REPUBLIKA.CO.ID, BANDUNG -- Tahun ini, Dinas Perkebunan Provinsi Jawa Barat (Jabar) masih terus menjalankan program petani milenial. Menurut Kepala Dinas Perkebunan Jabar, Jafar Ismai, sama seperti 2021, pada 2022 pihaknya akan terus mengembangkan program petani milenial di dinas yang dipimpinnya.
"Pada 2021 kan baru, jadi agak tersendat-sendat. Tapi 2022 ingin lebih banyak targetnya jadi 100 orang bahkan bisa sampai 111 orang," ujar Jafar kepada Republika, Selasa (15/2).
Jafar mengatakan, pada tahun ini, pihaknya masih melaksanakan online belum offline. Tapi, tetap bekerja sama dengan bjb memberikan pembinaan.
Pada 2011, kata dia, program Petani Milenial di lingkungan Dinas Perkebunan yang mengikuti secara online ada 12 orang. Tapi, Petani Milenial yang dibina bjb mencapai 500 orang.
"Mereka dapat kredit untuk komoditas teh dan kopi. Kalau sudah dengan bjb kan ada off taker, petani milenial ini dinilai sudah layak karena diberikan KUR," katanya.
Dinas Perkebunan sendiri, kata Jafar, pada 2021 telah menerima pendaftaran secara online sebanyak 52 orang. Yakni, yang sudah memiliki rintisan usaha sebanyak lima orang, sudah memiliki rintisan usaha secara mandiri sebanyak 12 orang, belum memiliki dan memulai rintisan usaha sebanyak sembilan orang dan 26 orang mengundurkan diri.
Para petani milenial yang mengikuti program ini, kata dia, sudah memperlihatkan perkembangan yang cukup baik. Yakni, terlihat dari meningkatnya volume penjualan.
"Jadi pada program petani milenial ini yang kita sentuh pada pengolahan pascapanen. Kita ada pendaftaran online minatnya ke apa, kita sesuaikan program kita. Karena minatnya ada yang ke komoditas kopi, gula aren dan vanili," katanya.
Jafar mengaku, dalam proses mencetak petani milenial ini tentu pihaknya menemukan kendala.

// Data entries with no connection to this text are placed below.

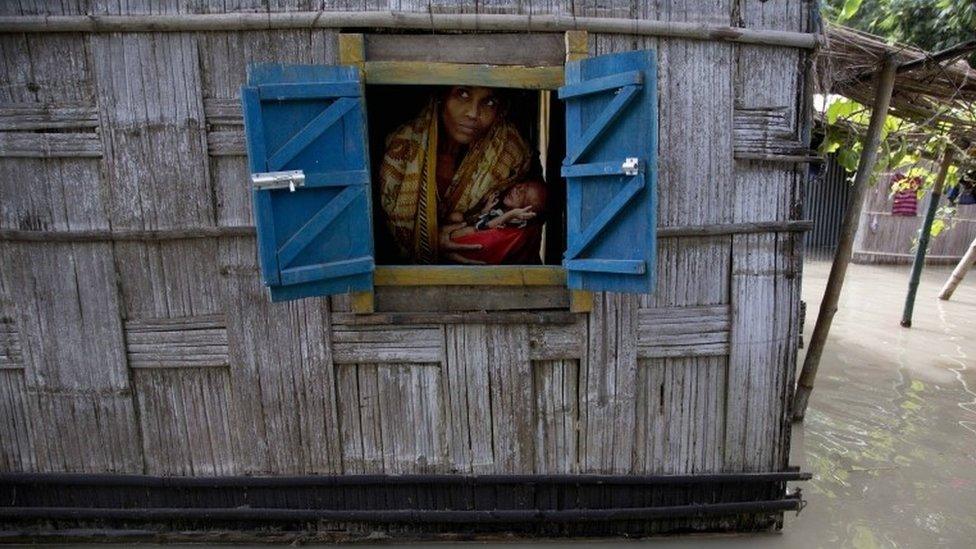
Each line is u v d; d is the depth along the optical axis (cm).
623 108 245
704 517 321
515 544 316
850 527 325
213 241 290
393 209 303
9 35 275
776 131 293
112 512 314
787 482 336
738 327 304
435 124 302
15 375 304
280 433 306
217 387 303
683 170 291
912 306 694
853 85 386
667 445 313
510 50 277
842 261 346
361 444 308
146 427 307
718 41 284
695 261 299
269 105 245
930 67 346
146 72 276
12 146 281
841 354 602
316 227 255
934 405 481
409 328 296
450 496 314
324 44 275
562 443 310
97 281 294
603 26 276
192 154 282
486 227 306
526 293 295
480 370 301
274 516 313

Di antaranya, saat perekrutan awal kurang melibatkan kabupaten/kota. Sehingga pendaftar langsung mendaftar online ke Pemprov Jabar, petani milenial kebanyakan bersifat individu, kurang berlatar belakang pertanian dan kurang mengenal komoditas yang akan dikembangkan.
Selain itu, kata dia, pada umumnya petani milenial belum memiliki lahan atau tempat usaha khusus untuk pengolahan hasil. Sementara, lahan yang menganggur belum dimanfaatkan dengan baik karena terkendala lokasi.
"Karena misalnya petani yang berminat orang Bandung tapi lahannya ada di Karawang jadi susah untuk dikelola karena domisilinya," katanya.
Sementara untuk membantu pemasaran Petani Milenial, kata dia, Dinas Perkebunan menghubungkan langsung dengan offtaker. Bulan ini, ada forum offtaker di dinasnya.
"Kami menggelar forum offtaker agar tahu bagaimana hasil produk petani milenial ini, akan bisa diterima atau tidak. Produk Vanili dari Sumedang sudah kami hubungkan dengan offtaker," katanya.
Hingga saat ini, kata dia, ada lima orang Petani Milenial yang dibantu oleh perbankan yang sudah sukses. Selain itu, ada 12 orang petani milenial mandiri dan tak menggunakan dana perbankan.
"Pendapatan para petani milenial yang sudah berhasil itu bervariasi ada yang 4 juta seperti yang diharapkan bahkan ada yang lebih tapi ada juga yang kurang. Yang kurang, kami bina terus agar bisa punya pendapatab Rp 4 juta," paparnya.